HllSketch
The code for this example is HllSketchWalkthrough.
This example demonstrates how the HllSketch sketch from the Data Sketches library can be used to maintain an estimate of the degree of a vertex. Every time an edge A -> B is added to graph, we also add an Entity for A with a property of a HllSketch containing B, and an Entity for B with a property of a HllSketch containing A. The aggregator for the HllSketches merges them together so that after querying for the Entity for vertex X the HllSketch property would give us an estimate of the approximate degree.
Elements schema
This is our new elements schema. The edge has a property called 'approx_cardinality'. This will store the HllSketch object.
{
"entities": {
"cardinality": {
"vertex": "vertex.string",
"properties": {
"approxCardinality": "hllsketch"
}
}
}
}
Types schema
We have added a new type - 'hllsketch'. This is a com.yahoo.sketches.hll.HllSketch object. We also added in the serialiser and aggregator for the HllSketch object. Gaffer will automatically aggregate these sketches, using the provided aggregator, so they will keep up to date as new entities are added to the graph.
{
"types": {
"vertex.string": {
"class": "java.lang.String",
"validateFunctions": [
{
"class": "uk.gov.gchq.koryphe.impl.predicate.Exists"
}
]
},
"hllsketch": {
"class": "com.yahoo.sketches.hll.HllSketch",
"aggregateFunction": {
"class": "uk.gov.gchq.gaffer.sketches.datasketches.cardinality.binaryoperator.HllSketchAggregator"
},
"serialiser": {
"class": "uk.gov.gchq.gaffer.sketches.datasketches.cardinality.serialisation.HllSketchSerialiser"
}
}
}
}
Only one entity is in the graph. This was added 1000 times, and each time it had the 'approxCardinality' property containing a vertex that A had been seen in an Edge with.
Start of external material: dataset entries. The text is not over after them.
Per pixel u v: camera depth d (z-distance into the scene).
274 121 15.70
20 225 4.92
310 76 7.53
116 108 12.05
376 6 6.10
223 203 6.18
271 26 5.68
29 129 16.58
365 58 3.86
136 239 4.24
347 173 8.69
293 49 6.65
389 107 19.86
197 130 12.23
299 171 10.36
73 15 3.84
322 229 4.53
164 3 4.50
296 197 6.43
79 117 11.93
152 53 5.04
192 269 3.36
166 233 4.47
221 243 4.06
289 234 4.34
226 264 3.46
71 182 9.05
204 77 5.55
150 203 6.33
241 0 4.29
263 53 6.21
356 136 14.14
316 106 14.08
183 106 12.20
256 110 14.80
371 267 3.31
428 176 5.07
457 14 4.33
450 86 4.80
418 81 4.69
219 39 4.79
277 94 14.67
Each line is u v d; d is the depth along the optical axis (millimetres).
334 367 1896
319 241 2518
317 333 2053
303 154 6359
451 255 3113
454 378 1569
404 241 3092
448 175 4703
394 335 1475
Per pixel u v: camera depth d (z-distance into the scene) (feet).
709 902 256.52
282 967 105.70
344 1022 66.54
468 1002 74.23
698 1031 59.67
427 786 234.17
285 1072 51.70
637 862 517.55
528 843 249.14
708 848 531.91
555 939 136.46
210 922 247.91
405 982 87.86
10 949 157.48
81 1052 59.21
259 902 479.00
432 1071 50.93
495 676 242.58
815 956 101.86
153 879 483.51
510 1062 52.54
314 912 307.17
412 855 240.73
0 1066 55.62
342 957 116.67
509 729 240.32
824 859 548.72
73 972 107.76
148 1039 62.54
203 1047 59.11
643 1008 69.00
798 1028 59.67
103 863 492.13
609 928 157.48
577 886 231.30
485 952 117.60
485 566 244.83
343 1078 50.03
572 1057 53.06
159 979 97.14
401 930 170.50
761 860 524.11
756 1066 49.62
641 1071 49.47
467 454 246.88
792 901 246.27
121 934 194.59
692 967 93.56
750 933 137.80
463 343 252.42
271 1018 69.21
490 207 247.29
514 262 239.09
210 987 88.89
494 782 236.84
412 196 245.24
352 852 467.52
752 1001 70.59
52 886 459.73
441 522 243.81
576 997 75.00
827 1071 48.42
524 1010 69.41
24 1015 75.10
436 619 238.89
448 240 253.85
Here is the Entity:
Entity[vertex=A,group=cardinality,properties=Properties[approxCardinality=<com.yahoo.sketches.hll.HllSketch>### HLL SKETCH SUMMARY:
Log Config K : 10
Hll Target : HLL_4
Current Mode : HLL
LB : 986.8136434119266
Estimate : 1018.8398354963819
UB : 1052.991638617674
OutOfOrder Flag: true
CurMin : 0
NumAtCurMin : 374
HipAccum : 1045.0654080765041
KxQ0 : 562.4995727539062
KxQ1 : 0.0
]]
This is not very illuminating as this just shows the default toString()
method on the sketch.
We can fetch the cardinality for the vertex using the following code:
final GetElements query = new GetElements.Builder()
.input(new EntitySeed("A"))
.build();
final Element element;
try (final CloseableIterable<? extends Element> elements = graph.execute(query, user)) {
element = elements.iterator().next();
}
final HllSketch hllSketch = (HllSketch) element.getProperty("approxCardinality");
final double approxDegree = hllSketch.getEstimate();
final String degreeEstimate = "Entity A has approximate degree " + approxDegree;
The results are as follows. As an Entity was added 1000 times, each time with a different vertex, then we would expect the degree to be approximately 1000.
Entity A has approximate degree 1018.8398354963819